Work to complete -> Copy out the lines from the one containing "common name: Lablab-bean" through the one containing "genus: Monstera", both included, keeping every word and character unchanged.

Material supplied ->
━━━━━━━━━━━━━━━━

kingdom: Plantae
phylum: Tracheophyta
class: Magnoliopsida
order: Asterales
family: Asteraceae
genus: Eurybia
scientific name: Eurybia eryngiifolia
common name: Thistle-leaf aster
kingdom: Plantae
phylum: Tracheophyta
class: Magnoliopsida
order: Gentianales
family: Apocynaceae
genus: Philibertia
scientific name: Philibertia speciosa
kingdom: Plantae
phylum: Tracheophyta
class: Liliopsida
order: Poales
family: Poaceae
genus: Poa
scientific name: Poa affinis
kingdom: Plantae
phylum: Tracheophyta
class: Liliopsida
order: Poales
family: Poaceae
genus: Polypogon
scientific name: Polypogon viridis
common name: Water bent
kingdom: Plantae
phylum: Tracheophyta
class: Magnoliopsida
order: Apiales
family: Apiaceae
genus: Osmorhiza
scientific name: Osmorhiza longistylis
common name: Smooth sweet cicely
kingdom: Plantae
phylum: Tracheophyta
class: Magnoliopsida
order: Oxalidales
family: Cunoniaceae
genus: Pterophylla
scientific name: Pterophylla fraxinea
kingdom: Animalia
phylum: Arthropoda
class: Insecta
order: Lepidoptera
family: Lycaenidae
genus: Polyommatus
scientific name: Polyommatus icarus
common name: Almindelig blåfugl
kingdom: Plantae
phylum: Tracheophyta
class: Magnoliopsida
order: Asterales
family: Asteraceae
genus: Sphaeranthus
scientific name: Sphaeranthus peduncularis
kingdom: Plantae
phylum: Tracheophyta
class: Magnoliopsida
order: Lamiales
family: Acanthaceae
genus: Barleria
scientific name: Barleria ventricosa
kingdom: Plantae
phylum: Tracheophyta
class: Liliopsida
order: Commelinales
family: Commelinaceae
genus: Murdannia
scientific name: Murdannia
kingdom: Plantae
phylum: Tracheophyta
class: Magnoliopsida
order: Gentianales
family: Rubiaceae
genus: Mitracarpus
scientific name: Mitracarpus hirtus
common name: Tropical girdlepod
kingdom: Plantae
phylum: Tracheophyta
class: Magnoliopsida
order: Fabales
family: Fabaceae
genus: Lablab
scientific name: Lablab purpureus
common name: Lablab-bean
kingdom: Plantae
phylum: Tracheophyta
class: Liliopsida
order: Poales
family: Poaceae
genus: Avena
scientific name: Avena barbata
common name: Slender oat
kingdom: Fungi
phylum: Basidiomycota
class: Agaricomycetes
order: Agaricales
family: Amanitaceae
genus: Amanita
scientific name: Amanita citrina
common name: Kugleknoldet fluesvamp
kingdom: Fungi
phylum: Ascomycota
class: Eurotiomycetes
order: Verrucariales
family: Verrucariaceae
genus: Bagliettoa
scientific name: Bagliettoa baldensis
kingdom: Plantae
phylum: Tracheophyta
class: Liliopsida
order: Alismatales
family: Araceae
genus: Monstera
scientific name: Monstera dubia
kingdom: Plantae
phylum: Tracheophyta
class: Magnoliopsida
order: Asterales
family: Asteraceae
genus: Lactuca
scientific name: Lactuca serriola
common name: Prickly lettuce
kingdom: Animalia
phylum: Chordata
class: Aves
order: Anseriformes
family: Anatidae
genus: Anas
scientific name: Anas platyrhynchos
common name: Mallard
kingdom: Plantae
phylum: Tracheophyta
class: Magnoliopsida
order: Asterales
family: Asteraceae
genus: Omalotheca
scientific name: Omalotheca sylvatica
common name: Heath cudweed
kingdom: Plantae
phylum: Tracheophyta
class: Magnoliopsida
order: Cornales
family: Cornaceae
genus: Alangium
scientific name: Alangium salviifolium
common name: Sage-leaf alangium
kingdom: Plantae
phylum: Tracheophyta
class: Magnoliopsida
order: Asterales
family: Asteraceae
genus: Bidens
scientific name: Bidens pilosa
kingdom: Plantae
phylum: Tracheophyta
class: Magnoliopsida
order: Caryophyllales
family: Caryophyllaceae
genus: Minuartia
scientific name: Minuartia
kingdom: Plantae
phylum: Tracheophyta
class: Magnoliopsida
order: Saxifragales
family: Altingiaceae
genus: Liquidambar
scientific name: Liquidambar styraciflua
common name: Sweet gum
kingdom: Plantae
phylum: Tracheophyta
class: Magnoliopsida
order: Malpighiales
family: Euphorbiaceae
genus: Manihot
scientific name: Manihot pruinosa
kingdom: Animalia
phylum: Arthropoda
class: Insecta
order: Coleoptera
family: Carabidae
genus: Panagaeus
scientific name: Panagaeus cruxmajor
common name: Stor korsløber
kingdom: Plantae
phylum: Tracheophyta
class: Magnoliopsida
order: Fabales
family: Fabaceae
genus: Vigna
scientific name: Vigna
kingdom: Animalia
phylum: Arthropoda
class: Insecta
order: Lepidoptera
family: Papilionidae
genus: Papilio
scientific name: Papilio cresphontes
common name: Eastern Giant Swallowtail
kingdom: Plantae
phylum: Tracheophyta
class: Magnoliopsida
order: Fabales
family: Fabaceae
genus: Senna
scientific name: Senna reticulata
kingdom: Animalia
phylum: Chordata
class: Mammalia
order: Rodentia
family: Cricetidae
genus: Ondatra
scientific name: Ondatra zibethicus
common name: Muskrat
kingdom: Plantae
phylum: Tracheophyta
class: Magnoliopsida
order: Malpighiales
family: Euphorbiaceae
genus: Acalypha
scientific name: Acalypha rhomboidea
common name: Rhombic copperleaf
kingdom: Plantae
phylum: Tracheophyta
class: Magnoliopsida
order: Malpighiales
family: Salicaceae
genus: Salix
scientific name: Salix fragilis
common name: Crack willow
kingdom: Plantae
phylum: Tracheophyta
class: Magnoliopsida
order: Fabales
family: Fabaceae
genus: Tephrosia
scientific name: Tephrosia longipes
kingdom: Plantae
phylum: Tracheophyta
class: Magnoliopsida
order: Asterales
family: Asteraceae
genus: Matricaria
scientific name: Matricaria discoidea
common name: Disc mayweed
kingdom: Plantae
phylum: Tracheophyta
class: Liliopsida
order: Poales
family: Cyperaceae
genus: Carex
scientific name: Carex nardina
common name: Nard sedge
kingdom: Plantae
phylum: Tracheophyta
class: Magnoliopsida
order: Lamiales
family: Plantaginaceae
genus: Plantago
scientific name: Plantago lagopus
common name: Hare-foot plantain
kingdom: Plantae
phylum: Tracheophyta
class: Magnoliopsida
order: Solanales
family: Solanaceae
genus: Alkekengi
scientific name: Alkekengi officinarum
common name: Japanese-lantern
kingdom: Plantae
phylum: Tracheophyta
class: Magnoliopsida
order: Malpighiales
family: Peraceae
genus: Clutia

━━━━━━━━━━━━━━━━

Response below ->
common name: Lablab-bean
kingdom: Plantae
phylum: Tracheophyta
class: Liliopsida
order: Poales
family: Poaceae
genus: Avena
scientific name: Avena barbata
common name: Slender oat
kingdom: Fungi
phylum: Basidiomycota
class: Agaricomycetes
order: Agaricales
family: Amanitaceae
genus: Amanita
scientific name: Amanita citrina
common name: Kugleknoldet fluesvamp
kingdom: Fungi
phylum: Ascomycota
class: Eurotiomycetes
order: Verrucariales
family: Verrucariaceae
genus: Bagliettoa
scientific name: Bagliettoa baldensis
kingdom: Plantae
phylum: Tracheophyta
class: Liliopsida
order: Alismatales
family: Araceae
genus: Monstera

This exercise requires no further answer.